:: Your goal ::
Reproduce the items word for word, starting at the very beginning and ending at the line that contains "CATEGORY: Stuff in the ‘", with that line included. Leave the pictures out.

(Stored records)
..............................

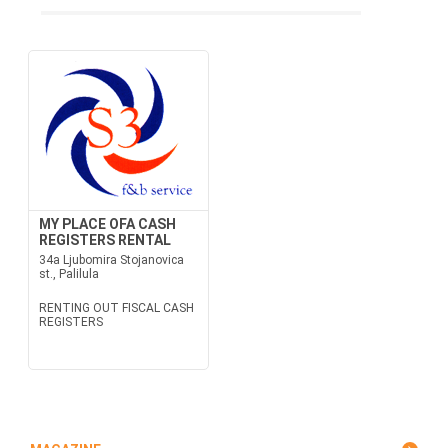
MY PLACE OFA CASH
REGISTERS RENTAL
34a Ljubomira Stojanovica
st., Palilula
RENTING OUT FISCAL CASH
REGISTERS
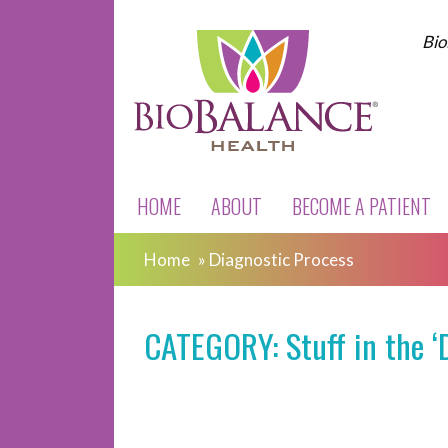
Bio
HOME
ABOUT
BECOME A PATIENT
Home
»
Diagnostic Process
CATEGORY: Stuff in the ‘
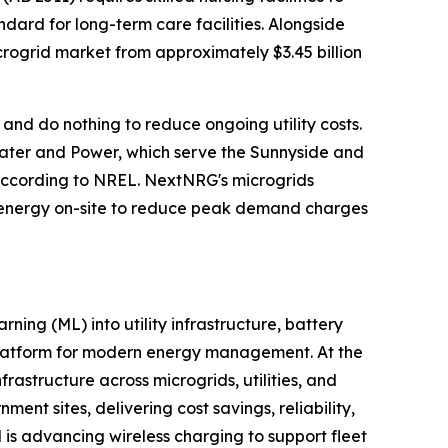
ard for long-term care facilities. Alongside
icrogrid market from approximately $3.45 billion
 and do nothing to reduce ongoing utility costs.
Water and Power, which serve the Sunnyside and
, according to NREL. NextNRG's microgrids
g energy on-site to reduce peak demand charges
ing (ML) into utility infrastructure, battery
 platform for modern energy management. At the
frastructure across microgrids, utilities, and
nt sites, delivering cost savings, reliability,
is advancing wireless charging to support fleet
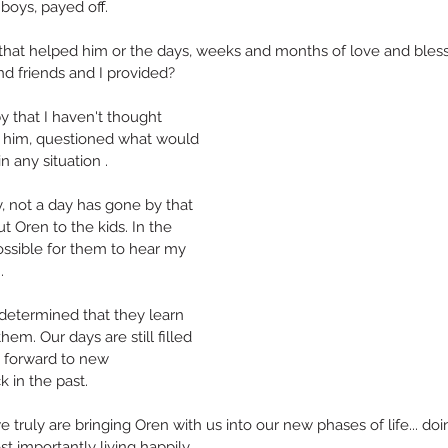
 boys, payed off.
” that helped him or the days, weeks and months of love and bles
d friends and I provided?
 that I haven't thought 
o him, questioned what would 
n any situation .
A Different Type of Anniversary
, not a day has gone by that 
t Oren to the kids. In the 
ossible for them to hear my 
Th
b. Do Happy.
.
s determined that they learn 
them. Our days are still filled 
 forward to new 
k in the past.
e truly are bringing Oren with us into our new phases of life... do
t importantly living happily..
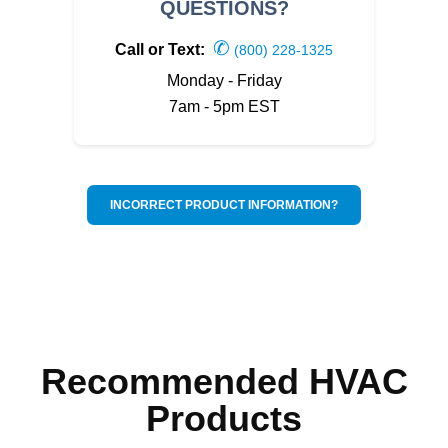
QUESTIONS?
✆
Call or Text:
(800) 228-1325
Monday - Friday
7am - 5pm EST
INCORRECT PRODUCT INFORMATION?
Recommended HVAC
Products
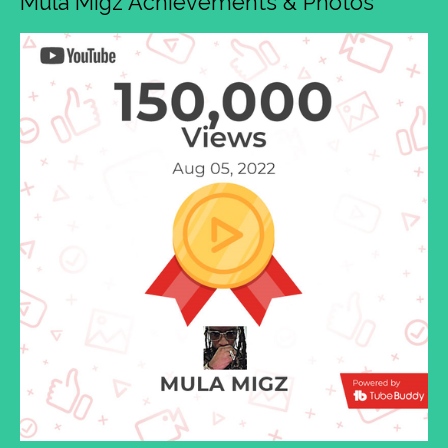
Mula Migz Achievements & Photos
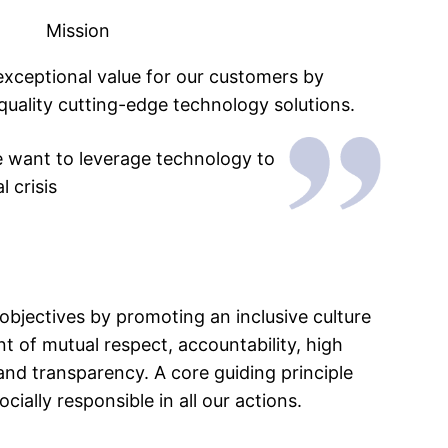
Mission
 exceptional value for our customers by
quality cutting-edge technology solutions.
e want to leverage technology to
 crisis
objectives by promoting an inclusive culture
 of mutual respect, accountability, high
 and transparency. A core guiding principle
cially responsible in all our actions.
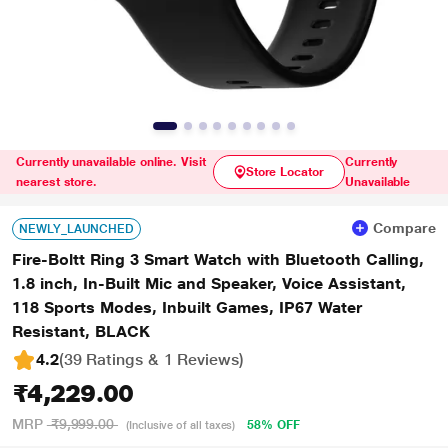
Currently unavailable online. Visit
Currently
Store Locator
nearest store.
Unavailable
Compare
NEWLY_LAUNCHED
Fire-Boltt Ring 3 Smart Watch with Bluetooth Calling,
1.8 inch, In-Built Mic and Speaker, Voice Assistant,
118 Sports Modes, Inbuilt Games, IP67 Water
Resistant, BLACK
4.2
(39 Ratings & 1 Reviews)
₹4,229.00
MRP
₹9,999.00
58% OFF
(Inclusive of all taxes)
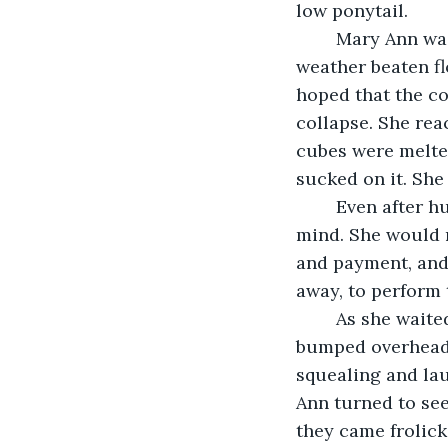
low ponytail. 
	Mary Ann was seated at one of the tables that filled the remaining space on the 
weather beaten fl
hoped that the co
collapse. She reac
cubes were melted
sucked on it. She
	Even after hundreds of weddings, Mary Ann still went over the routine in her 
mind. She would m
and payment, and 
away, to perform t
    As she wait
bumped overhead 
squealing and la
Ann turned to see
they came frolick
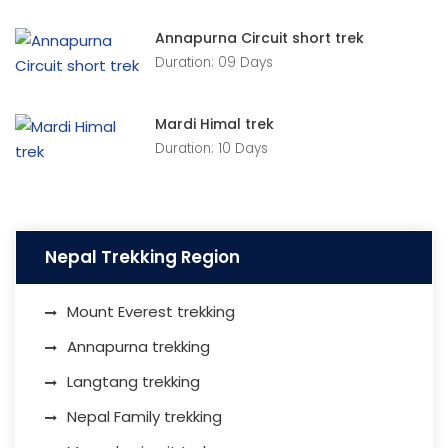
Annapurna Circuit short trek
Duration: 09 Days
Mardi Himal trek
Duration: 10 Days
Nepal Trekking Region
Mount Everest trekking
Annapurna trekking
Langtang trekking
Nepal Family trekking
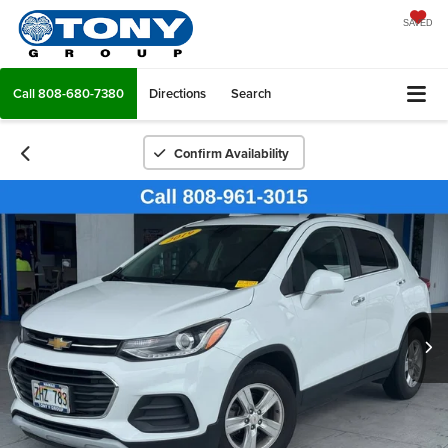
SAVED
Call
808-680-7380
Directions
Search
Confirm Availability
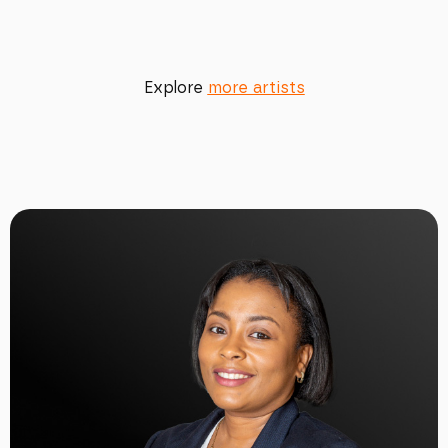
Explore
more artists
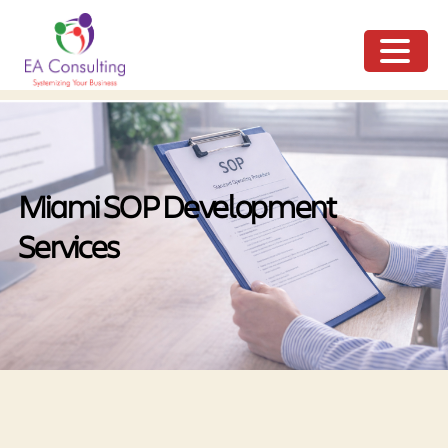
ME
NU
Miami SOP Development
Services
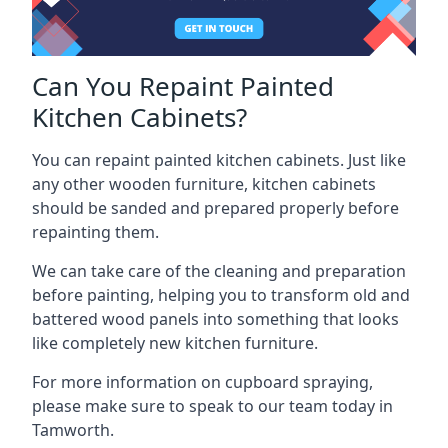
Can You Repaint Painted
Kitchen Cabinets?
You can repaint painted kitchen cabinets. Just like
any other wooden furniture, kitchen cabinets
should be sanded and prepared properly before
repainting them.
We can take care of the cleaning and preparation
before painting, helping you to transform old and
battered wood panels into something that looks
like completely new kitchen furniture.
For more information on cupboard spraying,
please make sure to speak to our team today in
Tamworth.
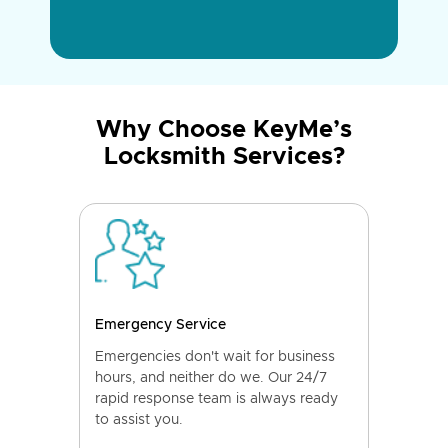
Why Choose KeyMe’s
Locksmith Services?
Emergency Service
Emergencies don't wait for business
hours, and neither do we. Our 24/7
rapid response team is always ready
to assist you.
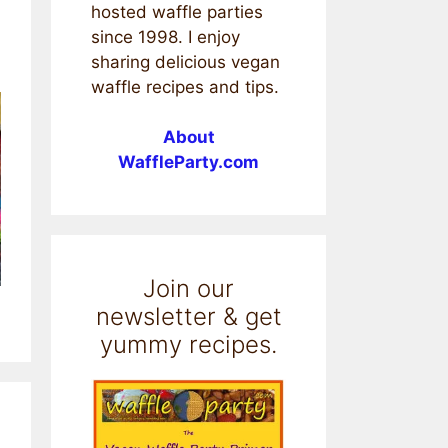
hosted waffle parties
since 1998. I enjoy
sharing delicious vegan
waffle recipes and tips.
About
WaffleParty.com
Join our
newsletter & get
yummy recipes.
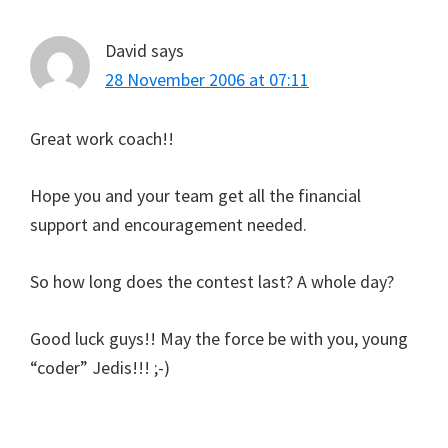
David
says
28 November 2006 at 07:11
Great work coach!!
Hope you and your team get all the financial
support and encouragement needed.
So how long does the contest last? A whole day?
Good luck guys!! May the force be with you, young
“coder” Jedis!!! ;-)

..............................

:: Problem solution ::
MY PLACE OFA CASH
REGISTERS RENTAL
34a Ljubomira Stojanovica
st., Palilula
RENTING OUT FISCAL CASH
REGISTERS
Bio
HOME
ABOUT
BECOME A PATIENT
Home
»
Diagnostic Process
CATEGORY: Stuff in the ‘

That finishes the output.